Dataset entries:

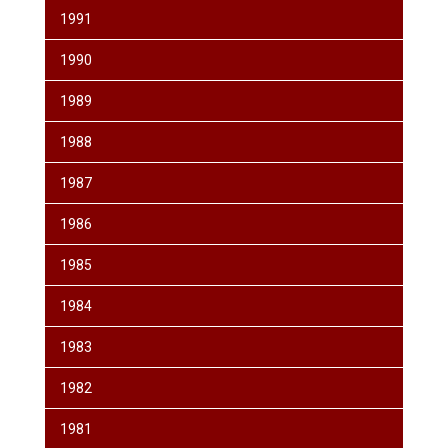
1991
1990
1989
1988
1987
1986
1985
1984
1983
1982
1981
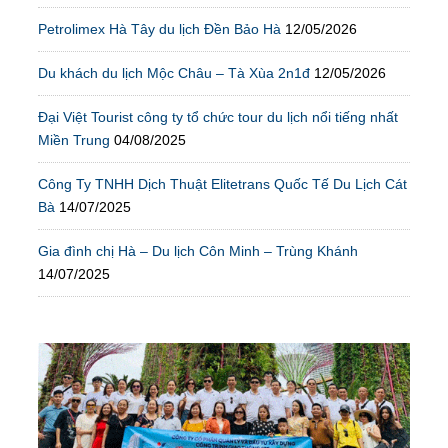
Petrolimex Hà Tây du lịch Đền Bảo Hà
12/05/2026
Du khách du lịch Mộc Châu – Tà Xùa 2n1đ
12/05/2026
Đại Việt Tourist công ty tổ chức tour du lịch nổi tiếng nhất
Miền Trung
04/08/2025
Công Ty TNHH Dịch Thuật Elitetrans Quốc Tế Du Lịch Cát
Bà
14/07/2025
Gia đình chị Hà – Du lịch Côn Minh – Trùng Khánh
14/07/2025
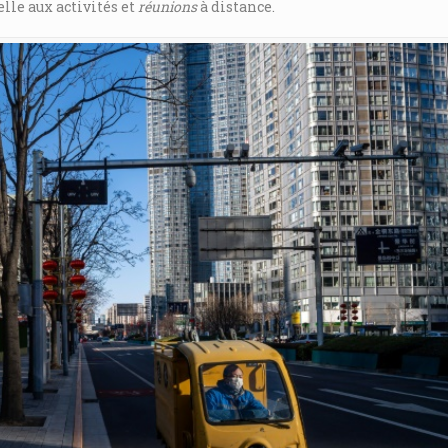
elle aux activités et
réunions
à distance.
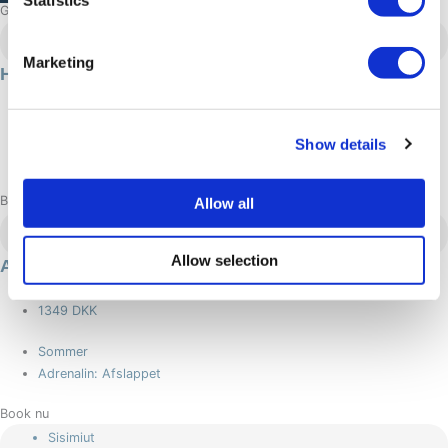
Statistics
Gennemse flere eventyr
Sisimiut
Marketing
Hundeslædekørsel i Sisimiut
1087 DKK
Vinter
Show details
Adrenalin: Moderat
Book nu
Allow all
Sisimiut
Allow selection
ACT-inddrivelsesaftale
48 timer/s
1349 DKK
Sommer
Adrenalin: Afslappet
Book nu
Sisimiut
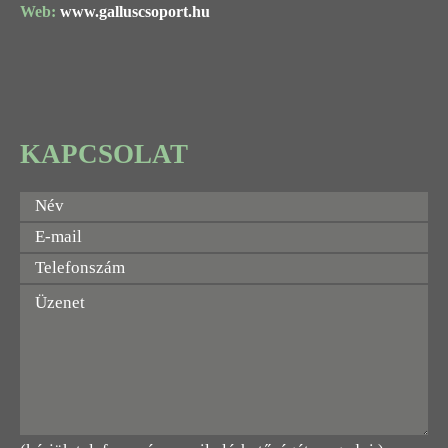
Web:
www.galluscsoport.hu
KAPCSOLAT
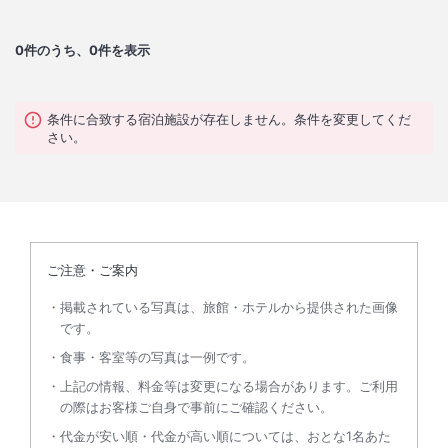
0
件のうち、0件を表示
条件に合致する宿泊施設が存在しません。条件を変更してくだ
さい。
ご注意・ご案内
掲載されている写真は、旅館・ホテルから提供された画像
です。
食事・客室等の写真は一例です。
上記の情報、料金等は変更になる場合があります。ご利用
の際はお客様ご自身で事前にご確認ください。
代金が安い順・代金が高い順については、おとな1名あた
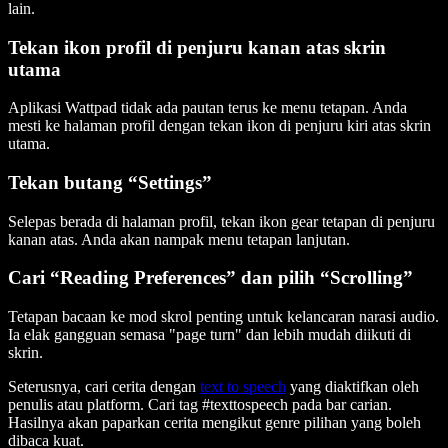
lain.
Tekan ikon profil di penjuru kanan atas skrin
utama
Aplikasi Wattpad tidak ada pautan terus ke menu tetapan. Anda
mesti ke halaman profil dengan tekan ikon di penjuru kiri atas skrin
utama.
Tekan butang “Settings”
Selepas berada di halaman profil, tekan ikon gear tetapan di penjuru
kanan atas. Anda akan nampak menu tetapan lanjutan.
Cari “Reading Preferences” dan pilih “Scrolling”
Tetapan bacaan ke mod skrol penting untuk kelancaran narasi audio.
Ia elak gangguan semasa "page turn" dan lebih mudah diikuti di
skrin.
Seterusnya, cari cerita dengan
text to speech
yang diaktifkan oleh
penulis atau platform. Cari tag #texttospeech pada bar carian.
Hasilnya akan paparkan cerita mengikut genre pilihan yang boleh
dibaca kuat.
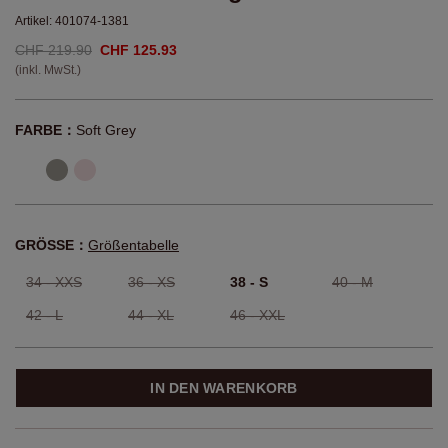
Artikel:
401074-1381
CHF 219.90
CHF 125.93
(inkl. MwSt.)
FARBE：
Soft Grey
GRÖSSE：
Größentabelle
34 - XXS
36 - XS
38 - S
40 - M
42 - L
44 - XL
46 - XXL
IN DEN WARENKORB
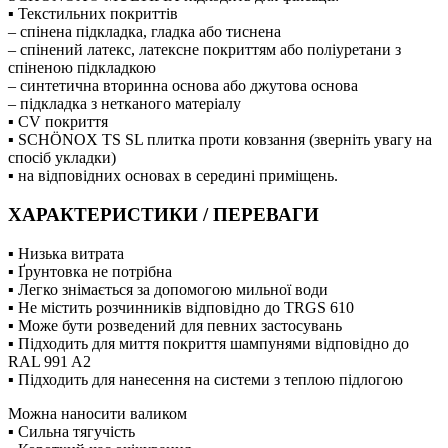
▪ Текстильних покриттів
– спінена підкладка, гладка або тиснена
– спінений латекс, латексне покриттям або поліуретани з
спіненою підкладкою
– синтетична вторинна основа або джутова основа
– підкладка з нетканого матеріалу
▪ CV покриття
▪ SCHÖNOX TS SL плитка проти ковзання (зверніть увагу на
спосіб укладки)
▪ на відповідних основах в середині приміщень.
ХАРАКТЕРИСТИКИ / ПЕРЕВАГИ
▪ Низька витрата
▪ Ґрунтовка не потрібна
▪ Легко знімається за допомогою мильної води
▪ Не містить розчинників відповідно до TRGS 610
▪ Може бути розведений для певних застосувань
▪ Підходить для миття покриття шампунями відповідно до
RAL 991 A2
▪ Підходить для нанесення на системи з теплою підлогою
Можна наносити валиком
▪ Сильна тягучість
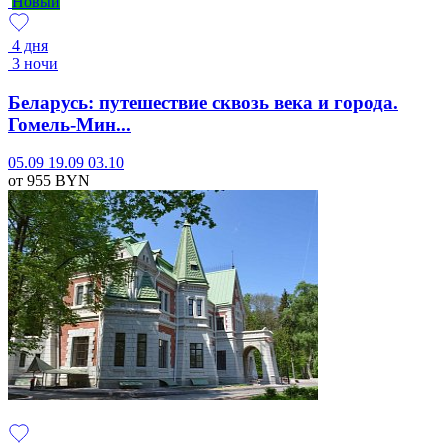
Новый
4 дня
3 ночи
Беларусь: путешествие сквозь века и города.
Гомель-Мин...
05.09
19.09
03.10
от 955
BYN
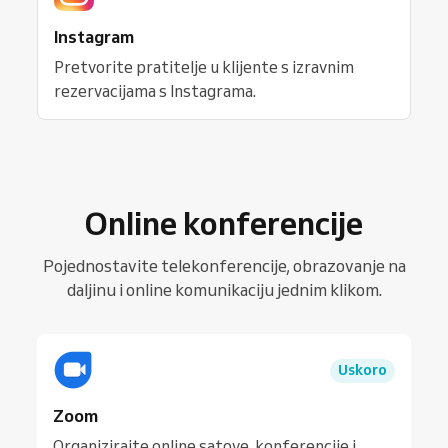
Instagram
Pretvorite pratitelje u klijente s izravnim
rezervacijama s Instagrama.
Online konferencije
Pojednostavite telekonferencije, obrazovanje na
daljinu i online komunikaciju jednim klikom.
Uskoro
Zoom
Organizirajte online satove, konferencije i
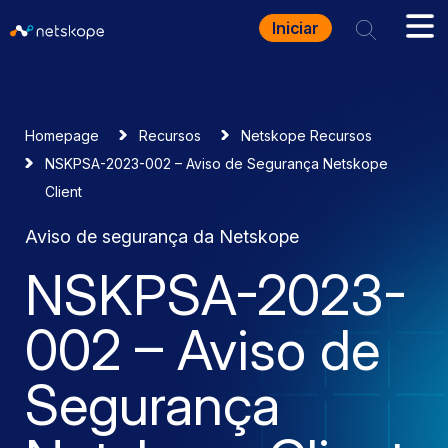
Iniciar
Homepage
Recursos
Netskope Recursos
NSKPSA-2023-002 – Aviso de Segurança Netskope
Client
Aviso de segurança da Netskope
NSKPSA-2023-
002 – Aviso de
Segurança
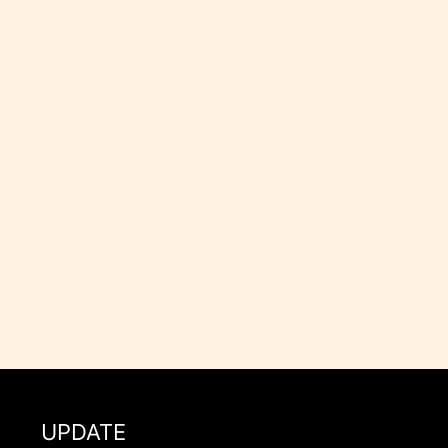
UPDATE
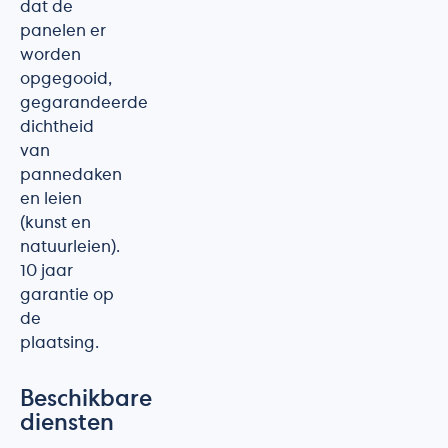
dat de
panelen er
worden
opgegooid,
gegarandeerde
dichtheid
van
pannedaken
en leien
(kunst en
natuurleien).
10 jaar
garantie op
de
plaatsing.
Beschikbare
diensten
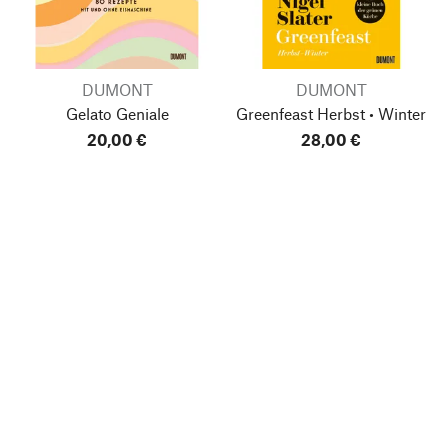
DUMONT
DUMONT
Gelato Geniale
Greenfeast
Herbst • Winter
20,00 €
28,00 €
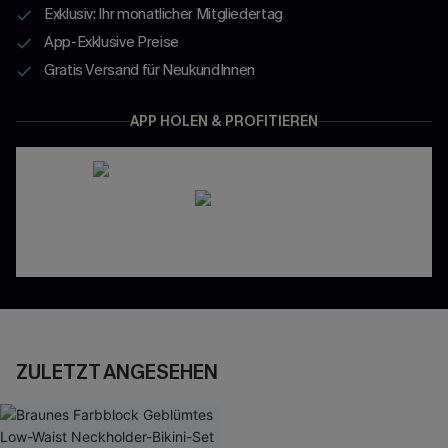
Exklusiv: Ihr monatlicher Mitgliedertag
App-Exklusive Preise
Gratis Versand für NeukundInnen
APP HOLEN & PROFITIEREN
ZULETZT ANGESEHEN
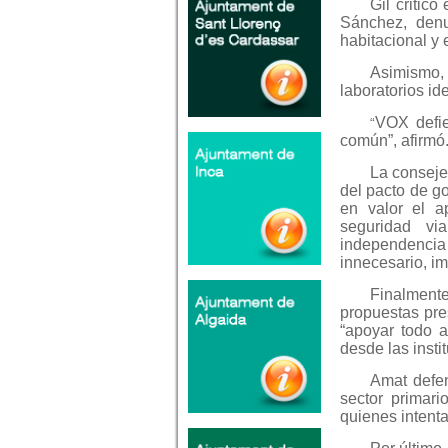
Gil critic
Sánchez, denu
habitacional y
Asimismo,
laboratorios ide
VOX defie
“
común”, afirmó
La conseje
del pacto de g
en valor el a
seguridad vi
independencia
innecesario, im
Finalmente
propuestas pre
“apoyar todo a
desde las insti
Amat defend
sector primari
quienes intenta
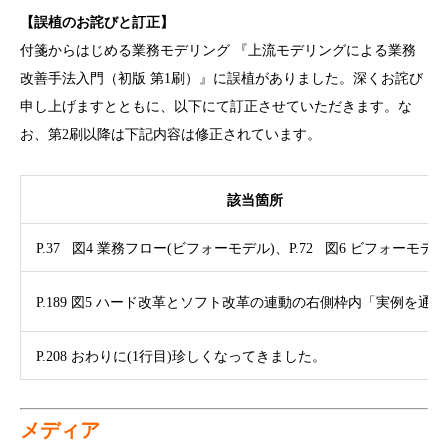
【誤植のお詫びと訂正】
付箋からはじめる業務モデリング 『上流モデリングによる業務
改善手法入門（初版 第1刷）』に誤植がありました。深くお詫び
申し上げますとともに、以下にて訂正させていただきます。な
お、第2刷以降は下記内容は修正されています。
該当箇所
P.37 図4 業務フロー(ビフォーモデル)、P.72 図6 ビフォーモデル
P.189 図5 ハード改革とソフト改革の連動の
右側枠内「実例を通じ
P.208 おわりに(1行目)珍しくなってきました。
メディア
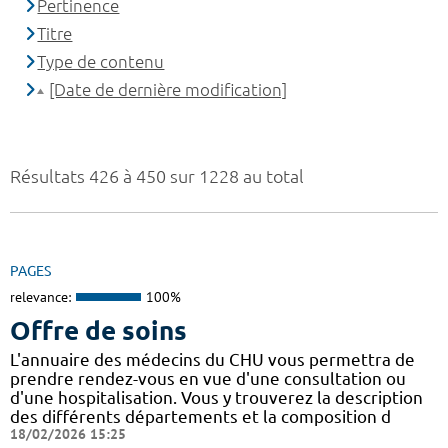
Pertinence
Titre
Type de contenu
[Date de dernière modification]
Résultats 426 à 450 sur 1228 au total
PAGES
relevance:
100%
Offre de soins
L'annuaire des médecins du CHU vous permettra de
prendre rendez-vous en vue d'une consultation ou
d'une hospitalisation. Vous y trouverez la description
des différents départements et la composition d
18/02/2026 15:25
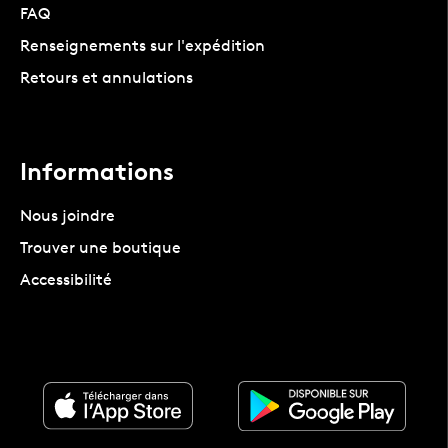
FAQ
Renseignements sur l'expédition
Retours et annulations
Informations
Nous joindre
Trouver une boutique
Accessibilité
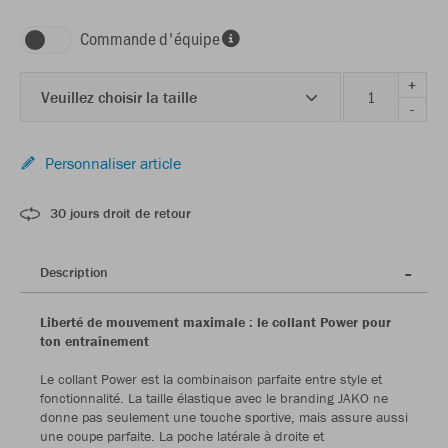
Commande d'équipe
+
Veuillez choisir la taille
-
Personnaliser article
30 jours droit de retour
Description
Liberté de mouvement maximale : le collant Power pour
ton entraînement
Le collant Power est la combinaison parfaite entre style et
fonctionnalité. La taille élastique avec le branding JAKO ne
donne pas seulement une touche sportive, mais assure aussi
une coupe parfaite. La poche latérale à droite et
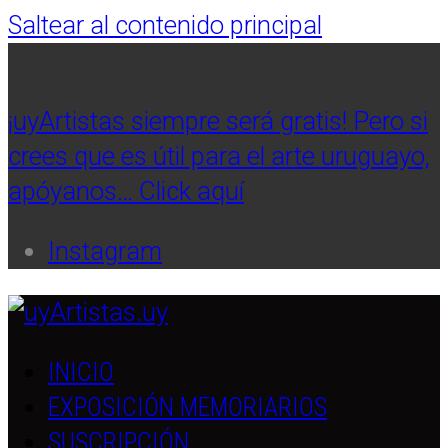
Saltear al contenido principal
¡uyArtistas siempre será gratis! Pero si
crees que es útil para el arte uruguayo,
apóyanos… Click aquí
Instagram
INICIO
EXPOSICIÓN MEMORIARIOS
SUSCRIPCIÓN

GOAL OF THE EXERCISE>
Scan the records above for the string "відповідно", then select every line that holds it.

YOUR SOLUTION>
▪ Не містить розчинників відповідно до TRGS 610
▪ Підходить для миття покриття шампунями відповідно до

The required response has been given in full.